"Famous Television Writers, Barking Mad Gingers, and Smug Barkeeps, Oh My!"; RTD/Doctor, PG (Travel)

Oct 31, 2009 14:45

It's half RPF, half fandom!fic. In some odd universe where the Doctor exists and Britain made a television show out of him (by making it completely nothing like him). I don't even know....

Pairing: Doctor (other)/RTD
Challenge: 76 Travel
Rating: PG
Warnings: Crack, RTD, RTD trying to pick up someone in a bar, you know...
Spoilers: None


Famous Television Writers, Barking Mad Gingers, and Smug Barkeeps, Oh My!

(So it’s not the most original line in the book, but he’d been drinking alone all night, and he’d just like some company.)“Are you from around here?”

“Who? Me?” The ginger-haired man stopped fussing with his jacket and finally acknowledged Russell sitting next to him. “Oh. No. I’m . . . Well, I travel a fair bit. Around. Places. Where am I, by the way?”

The barkeep smirked at Russell, as if to say “could’ve warned you, pal.” But Russell rather found something endearing about the odd fellow and wouldn't mind trying a bit more. “It’s easy to miss the name. There is none. It’s one of those new trends, you know? Just a little symbol? I thinks it’s rubbish, personally.

The ginger fellow pursed his lips in consideration. “Then why are you here?”

“Because the liquor is quite nice. And no one really bothers you. I’m a bit famous, you see.” Russell waved it off with his hand, like it were nothing (which it wasn't, nothing. It was quite something.)

The man squinted at Russell, then shook his head. “I don’t see, sorry.”

“I’m a television writer,” Russell explained. The man seemed to enjoy that.

“Oh, are you! I’d say you should write a program about me, but you see they’ve already done that and cocked it up nicely. It’s not on the air any longer, I’m afraid. Does horrible things to a man’s ego. It’s a good thing I’m not much of man.” The stranger winked. Russell immediately gave him a once-over, looking for any foreign its he might not have an interest in, but the man laughed. “Oh I didn’t mean it like that. Humans. Anything not to do with the next dance partner. Sorry. I’m not interested. I know I’m quite handsome, you see, but I don’t dance.”

“Not ever?”

“Nope.”

The barkeep decided to show up again, probably to gloat about Russell's failed attempts at chatting someone up. He asked Russell if he’d like anything. Russell, being the man he was, said yes, and asked his companion if he would like a drink, because it wasn't polite to gloat about someone being shot down. The man brightened at the prospect immediately, which Russell found endearing in an odd way, and asked for “A screwdriver, if you please. Could you make it a bit more sonic?”

Both Russell and the barkeep thought he meant a gin and tonic, but the man sighed and said “No, no, no. Just give me one of those little pink umbrellas. And make it a banana daiquiri. I’ve never met anyone who could make a decent screwdriver. What did you say your name was again?” This last question was directed at Russell.

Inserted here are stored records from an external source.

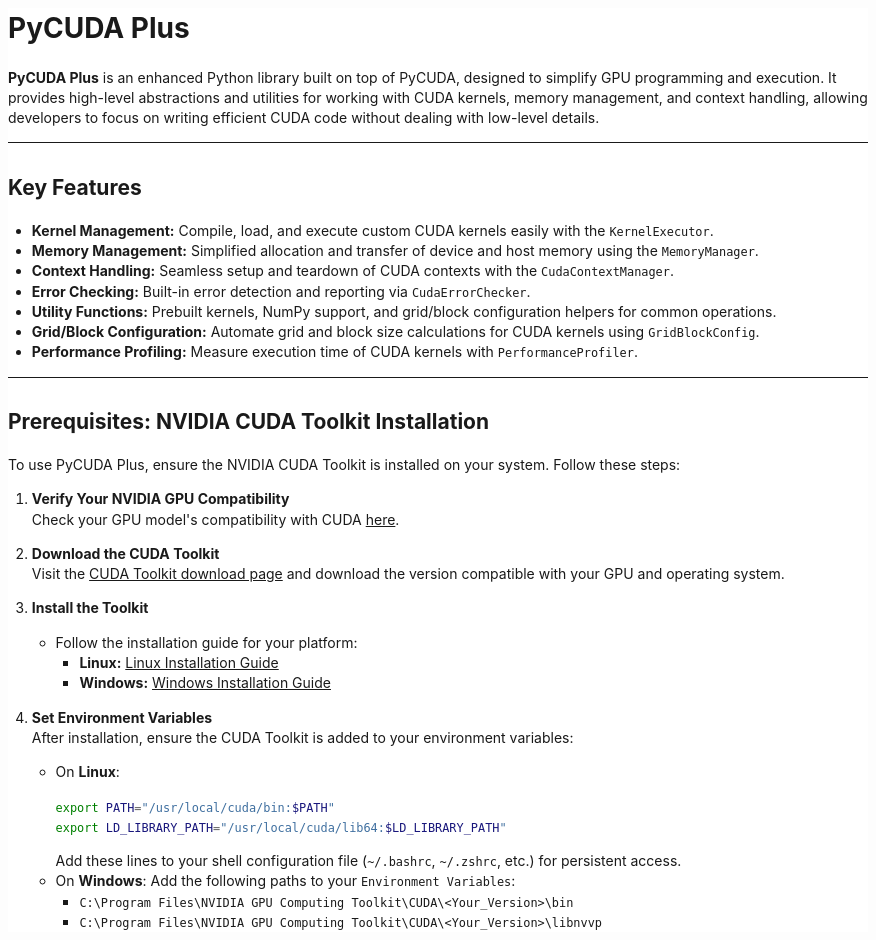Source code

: # PyCUDA Plus

**PyCUDA Plus** is an enhanced Python library built on top of PyCUDA, designed to simplify GPU programming and execution. It provides high-level abstractions and utilities for working with CUDA kernels, memory management, and context handling, allowing developers to focus on writing efficient CUDA code without dealing with low-level details.

---

## Key Features

- **Kernel Management:** Compile, load, and execute custom CUDA kernels easily with the `KernelExecutor`.
- **Memory Management:** Simplified allocation and transfer of device and host memory using the `MemoryManager`.
- **Context Handling:** Seamless setup and teardown of CUDA contexts with the `CudaContextManager`.
- **Error Checking:** Built-in error detection and reporting via `CudaErrorChecker`.
- **Utility Functions:** Prebuilt kernels, NumPy support, and grid/block configuration helpers for common operations.
- **Grid/Block Configuration:** Automate grid and block size calculations for CUDA kernels using `GridBlockConfig`.
- **Performance Profiling:** Measure execution time of CUDA kernels with `PerformanceProfiler`.

---
## Prerequisites: NVIDIA CUDA Toolkit Installation

To use PyCUDA Plus, ensure the NVIDIA CUDA Toolkit is installed on your system. Follow these steps:

1. **Verify Your NVIDIA GPU Compatibility**  
   Check your GPU model's compatibility with CUDA [here](https://developer.nvidia.com/cuda-gpus).

2. **Download the CUDA Toolkit**  
   Visit the [CUDA Toolkit download page](https://developer.nvidia.com/cuda-downloads) and download the version compatible with your GPU and operating system.

3. **Install the Toolkit**  
   - Follow the installation guide for your platform:
     - **Linux:** [Linux Installation Guide](https://docs.nvidia.com/cuda/cuda-installation-guide-linux/index.html)
     - **Windows:** [Windows Installation Guide](https://docs.nvidia.com/cuda/cuda-installation-guide-microsoft-windows/index.html)

4. **Set Environment Variables**  
   After installation, ensure the CUDA Toolkit is added to your environment variables:
   - On **Linux**:
     ```bash
     export PATH="/usr/local/cuda/bin:$PATH"
     export LD_LIBRARY_PATH="/usr/local/cuda/lib64:$LD_LIBRARY_PATH"
     ```
     Add these lines to your shell configuration file (`~/.bashrc`, `~/.zshrc`, etc.) for persistent access.
   - On **Windows**:
     Add the following paths to your `Environment Variables`:
     - `C:\Program Files\NVIDIA GPU Computing Toolkit\CUDA\<Your_Version>\bin`
     - `C:\Program Files\NVIDIA GPU Computing Toolkit\CUDA\<Your_Version>\libnvvp`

“Russell T Davies,” Russell answered. The man repeated the name to himself, then asked what the T stood for. He seemed disappointed when Russell told him it didn’t stand for anything.

“Well, it’s nice to meet you Russell T-for-nothing Davies. I’m the Doctor. Just the Doctor, if you please. It doesn’t stand for anything, either. It’s just a name.”

And Russell couldn't help it. He had to ask: “So where’d you park the TARDIS, Doctor?”

Russell considered asking him if he wanted a role in his next project, for the “Doctor” answered, “Just out back, nestled between a couple of crates. It was a tight squeeze, but she’s been through worse” with a completely serious expression. Russell was almost inclined to believe him.

They chat about nothing for bit, but Russell wasn't nearly as interested in what the "Doctor" had to say. He was a nice enough fellow, Russell supposed, if a bit egotistical, but he wasn't for the sort of company Russell was searching for. Russell caught himself ignoring the man's voice, and decided to be polite again, but the “Doctor” was moaning about how the High Council of Gallifrey kept pestering him about outdated parking tickets. Russell immediately found an excuse to get the hell out of there. The barkeep smiled at him as he retreated, still displaying loud and clear his message of “I told you so.”

(He was strangely disappointed to find, when he went around back, no sign of a 1960s vintage blue police box nestled between two crates. Not that he’d ever admit to anyone that he’d checked. There was only an old refrigerator, which Russell didn't find too out of the ordinary at all.)